Book banning among issues discussed at St. Charles candidate forum

Candidates running for the St. Charles Public Library board and the St. Charles Unit District 303 school board tackled the issue of book banning Sunday at a candidate forum hosted by the League of Women Voters of Central Kane County held at the St. Charles Public Library.

Incumbent library board Trustee Karen Kaluzsa along with Bonnie Dauer, Allison Lanthrum and Anthony Catella are running for the two 6-year terms open on the board. Catella attended the forum but did not participate because he did not respond to the league's invitation by its deadline, according to league officials.

Library board candidates were asked by moderator Susan Russo if they supported banning books from public libraries. All of the library board candidates said they do not support banning books.

"In general, I do not support banning books," said Lanthrum, who is the events and program coordinator with the Aurora Public Library District. "I support the freedom to read and the access of information. What I would really like to communicate is that library's materials are carefully, thoughtfully and intentionally added to the collections."

Dauer, who is a member of the American Library Association, also said she is not for banning books.

"There should be some things in the library that offend everyone," she said. "That is one way to expand your mind and you're able to broaden your vision and broaden your opinions."

Kaluzsa also said she doesn't support book banning.

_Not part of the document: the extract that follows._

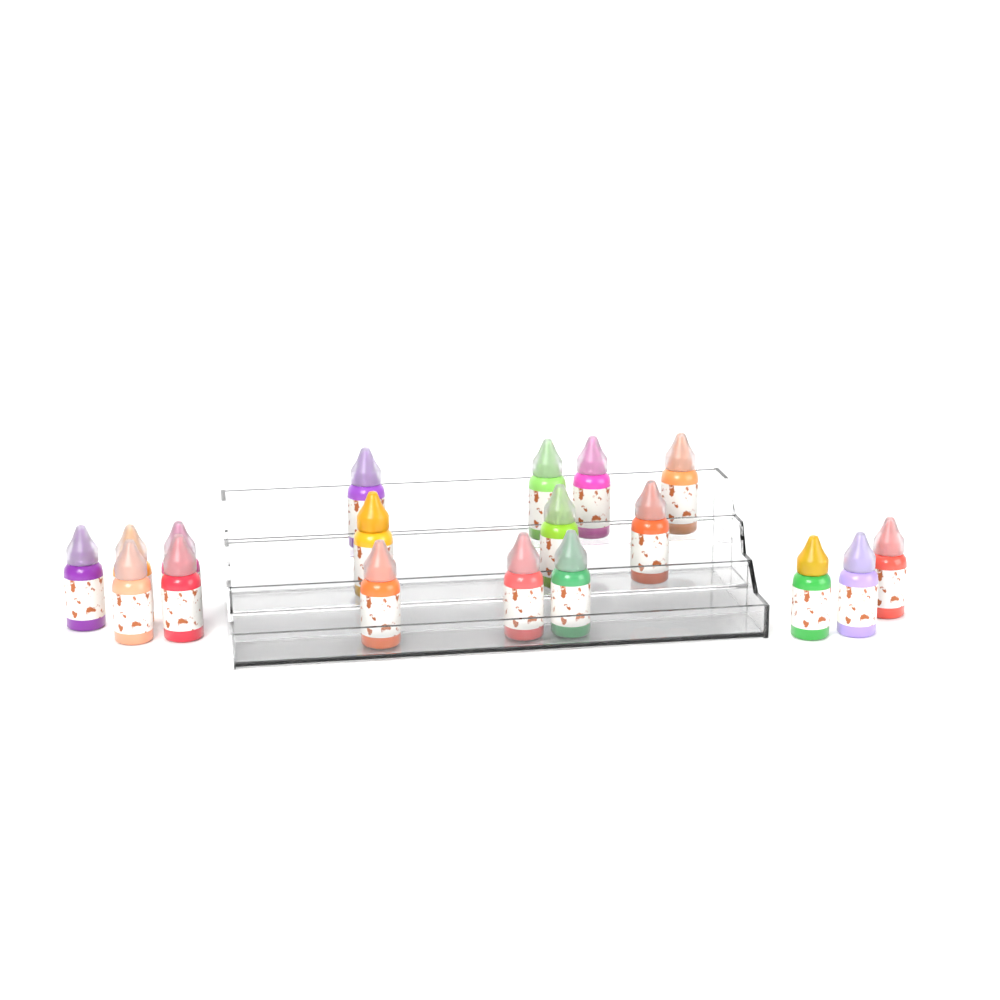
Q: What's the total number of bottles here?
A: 18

"The library collection does need to reflect the wants and needs of everyone in the community," she said. "We have professional selectors on staff who very carefully and thoughtfully choose the collection."

Three 4-year terms are open on the District 303 school board along with an unexpired 2-year term.

Incumbents Becky McCabe, Joseph Lackner and Matthew Kuschert along with Dolores Van Hiel, Lauren Duddles, Elias Palacios and Barbara Diepenbrock are running for the 4-year terms.

Thomas Lentz, Mike Backer and Richard Rivard are running for the 2-year term.

Similar to the questions asked of library board candidates, school board candidates were asked the question if they supported banning books from public schools.

"I'm not a fan of banning books," Lentz said. "I'm also not of fan of having explicit materials in the elementary schools. So at the board table, I would want to look to protect our students that are in the elementary schools from being exposed to this type of material."

McCabe said she is against banning books, period.

"I think that folks who know the school districts know there is a process for selecting curricular material," she said. "It is done very carefully with great expertise. We have processes in place for families who are uncomfortable with certain materials. Families can opt out."

Palacios said in general, banning books is not the solution.

"However, parents need to have the right to decide which book, which materials their sons and daughters can read or receive," he said. "They are ultimately responsible for how they raise their children."

Rivard said he will not accept banning books at any school in the district.

"Of course, there is an age appropriateness to all of this," he said. "But the curriculum does need to reflect the fact this is a public service. The public is diverse."

Van Hiel said she doesn't believe in book banning, but that the material "has to represent the core curriculum." She said objectionable material should not be put in front of 9- or 10-year-old children.

Backer said the public needs to trust the professionals who are "making choices that are in the best interests of our students."

"We have to trust our educators that we all believe in," he said.

Diepenbrock said there is a difference between "having a book that you must read in class for curriculum and books that are available for you to seek out to read."

Like other candidates, she said the public needs to trust those in charge to determine what is age appropriate for their comprehension.

Duddles, a former teacher, also said she is against banning books.

"I think that not only should we not ban books," she said, "but we also should be very mindful when we're developing the curriculum and trust teachers."

Kuschert said St. Charles School District is not in the business of banning books. At the same time, he said parental involvement is also important.

"Their parents should have some say and do have some say in this district regarding materials that they read and review," Kuschert said.

Lackner said he also is against the idea of banning books.

"I think the level of availability of concepts and content at the public library is a different perspective than that which needs to be taken account in the schools," he said.